Stored data entries
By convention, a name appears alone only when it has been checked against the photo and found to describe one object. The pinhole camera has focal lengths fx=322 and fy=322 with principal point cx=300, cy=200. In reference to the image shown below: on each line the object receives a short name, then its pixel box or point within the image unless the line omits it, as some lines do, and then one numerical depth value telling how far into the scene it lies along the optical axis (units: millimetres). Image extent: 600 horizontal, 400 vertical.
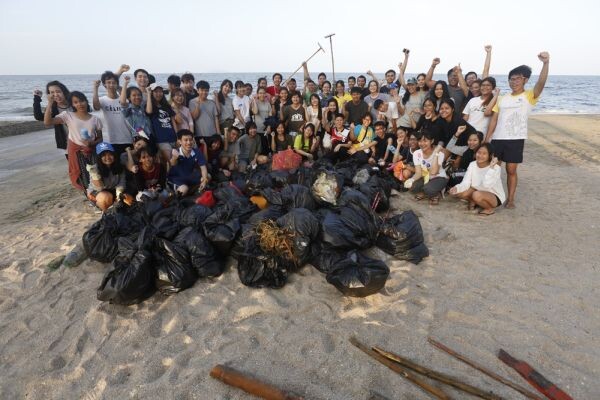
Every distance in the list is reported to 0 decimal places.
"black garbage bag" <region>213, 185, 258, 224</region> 3578
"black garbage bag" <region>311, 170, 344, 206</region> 3944
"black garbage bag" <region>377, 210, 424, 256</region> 3340
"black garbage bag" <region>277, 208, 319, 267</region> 3100
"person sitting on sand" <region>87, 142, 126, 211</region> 4164
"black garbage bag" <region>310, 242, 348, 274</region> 3072
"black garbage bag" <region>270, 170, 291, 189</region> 4676
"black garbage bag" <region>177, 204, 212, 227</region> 3479
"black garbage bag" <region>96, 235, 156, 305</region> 2697
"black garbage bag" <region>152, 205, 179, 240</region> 3340
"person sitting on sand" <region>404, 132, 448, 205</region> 4773
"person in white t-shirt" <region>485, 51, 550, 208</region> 4172
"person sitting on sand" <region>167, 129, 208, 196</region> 4602
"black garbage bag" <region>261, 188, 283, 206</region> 3867
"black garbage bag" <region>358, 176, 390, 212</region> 4238
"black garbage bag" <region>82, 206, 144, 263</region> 3271
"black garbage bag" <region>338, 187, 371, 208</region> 3637
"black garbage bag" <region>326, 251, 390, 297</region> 2656
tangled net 3074
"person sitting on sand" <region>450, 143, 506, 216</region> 4297
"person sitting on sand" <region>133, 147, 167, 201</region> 4320
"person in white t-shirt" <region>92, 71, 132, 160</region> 4492
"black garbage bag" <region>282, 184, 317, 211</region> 3816
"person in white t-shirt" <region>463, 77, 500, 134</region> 4672
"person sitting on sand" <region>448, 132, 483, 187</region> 5043
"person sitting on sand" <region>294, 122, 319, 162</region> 5930
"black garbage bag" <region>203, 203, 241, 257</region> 3199
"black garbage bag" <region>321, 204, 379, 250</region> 3158
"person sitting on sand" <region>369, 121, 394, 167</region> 5762
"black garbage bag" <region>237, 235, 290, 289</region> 2977
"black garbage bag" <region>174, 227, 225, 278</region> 3061
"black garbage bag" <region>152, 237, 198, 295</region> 2887
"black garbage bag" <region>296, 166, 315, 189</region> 4530
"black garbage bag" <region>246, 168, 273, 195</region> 4427
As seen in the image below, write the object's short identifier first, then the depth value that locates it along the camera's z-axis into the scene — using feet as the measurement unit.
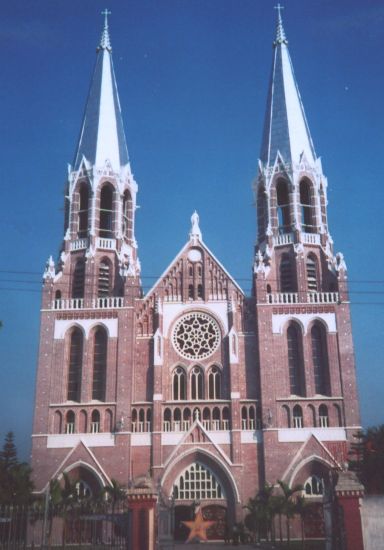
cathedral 126.93
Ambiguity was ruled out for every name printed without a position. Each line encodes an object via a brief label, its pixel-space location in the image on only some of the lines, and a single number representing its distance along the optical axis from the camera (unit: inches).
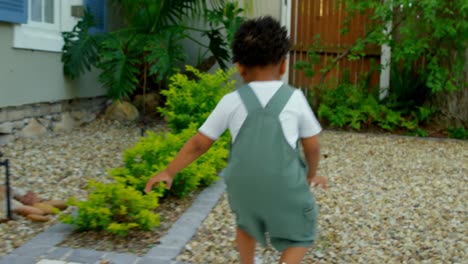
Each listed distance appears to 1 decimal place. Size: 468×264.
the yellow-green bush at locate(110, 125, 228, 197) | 130.6
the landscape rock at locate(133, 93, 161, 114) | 284.2
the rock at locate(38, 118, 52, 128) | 230.3
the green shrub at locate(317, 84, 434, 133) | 272.2
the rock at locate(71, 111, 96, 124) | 256.9
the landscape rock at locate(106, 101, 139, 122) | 272.1
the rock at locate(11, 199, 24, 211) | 127.2
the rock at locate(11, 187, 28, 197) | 139.1
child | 73.0
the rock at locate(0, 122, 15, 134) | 203.0
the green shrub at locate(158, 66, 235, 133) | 184.7
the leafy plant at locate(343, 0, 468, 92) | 248.5
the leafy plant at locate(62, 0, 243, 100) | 238.1
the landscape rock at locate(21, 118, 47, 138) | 219.6
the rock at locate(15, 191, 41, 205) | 133.7
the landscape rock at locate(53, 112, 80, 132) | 242.6
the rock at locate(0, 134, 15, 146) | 204.7
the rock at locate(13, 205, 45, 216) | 125.1
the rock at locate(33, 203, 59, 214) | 127.4
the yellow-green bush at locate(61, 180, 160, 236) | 110.7
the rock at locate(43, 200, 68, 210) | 132.7
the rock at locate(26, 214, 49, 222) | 122.3
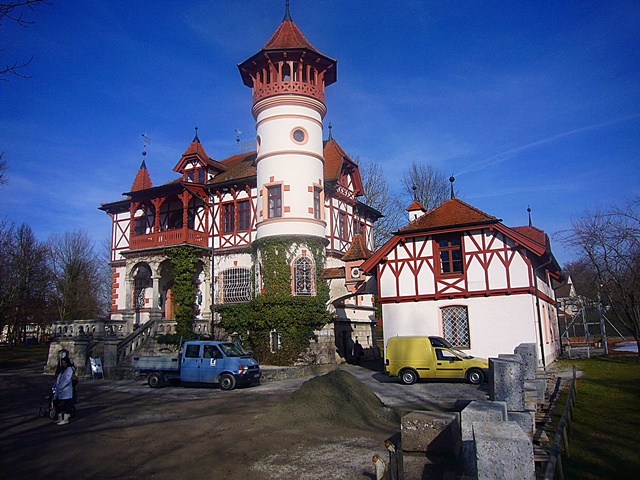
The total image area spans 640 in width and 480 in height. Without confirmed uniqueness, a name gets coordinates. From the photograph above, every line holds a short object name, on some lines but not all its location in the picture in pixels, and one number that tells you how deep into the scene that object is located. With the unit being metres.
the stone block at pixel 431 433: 9.04
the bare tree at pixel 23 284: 34.25
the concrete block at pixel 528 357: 11.95
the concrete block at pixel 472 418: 6.77
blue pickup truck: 18.94
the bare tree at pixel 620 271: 24.02
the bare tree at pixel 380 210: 40.94
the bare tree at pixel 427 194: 41.34
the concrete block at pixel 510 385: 8.68
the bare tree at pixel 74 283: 45.50
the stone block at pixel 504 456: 4.70
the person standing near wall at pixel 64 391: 12.54
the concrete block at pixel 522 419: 7.84
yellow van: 18.47
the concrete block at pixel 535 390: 11.43
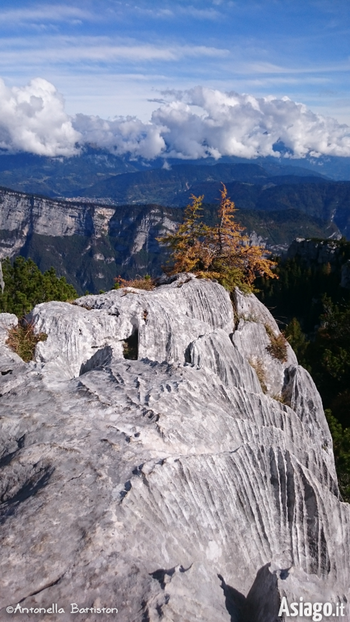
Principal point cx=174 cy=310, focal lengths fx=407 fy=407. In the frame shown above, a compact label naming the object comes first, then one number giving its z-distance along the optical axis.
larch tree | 22.58
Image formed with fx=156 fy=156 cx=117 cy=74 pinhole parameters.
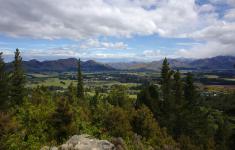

■ TASK ITEM
Pictures in the entries do not go into the copy. Print only the lines starting at the one containing "319, 162</region> 5930" and ending at the one containing "Each listed distance", exactly as they appear.

■ WRITTEN RESPONSE
"person sitting on sand" <region>294, 122, 319, 162</region> 5930
"black garbage bag" <region>203, 203, 241, 257</region> 3199
"black garbage bag" <region>321, 204, 379, 250</region> 3158
"person sitting on sand" <region>369, 121, 394, 167</region> 5762
"black garbage bag" <region>237, 235, 290, 289</region> 2977
"black garbage bag" <region>174, 227, 225, 278</region> 3061
"black garbage bag" <region>152, 237, 198, 295</region> 2887
"black garbage bag" <region>296, 166, 315, 189</region> 4530
"black garbage bag" <region>246, 168, 273, 195</region> 4427
As seen in the image below, write the object's short identifier first, then the depth value that locates it along the camera's z-axis into the scene — using feet as the measurement unit.
cathedral 126.93
Ambiguity was ruled out for every name printed without a position. Each line encodes an object via a brief label, its pixel-space location in the image on only some of the lines, and a single number representing its distance along the optical axis from the camera (unit: inches).
Each listed distance appears to 1 decimal place. Size: 468×264.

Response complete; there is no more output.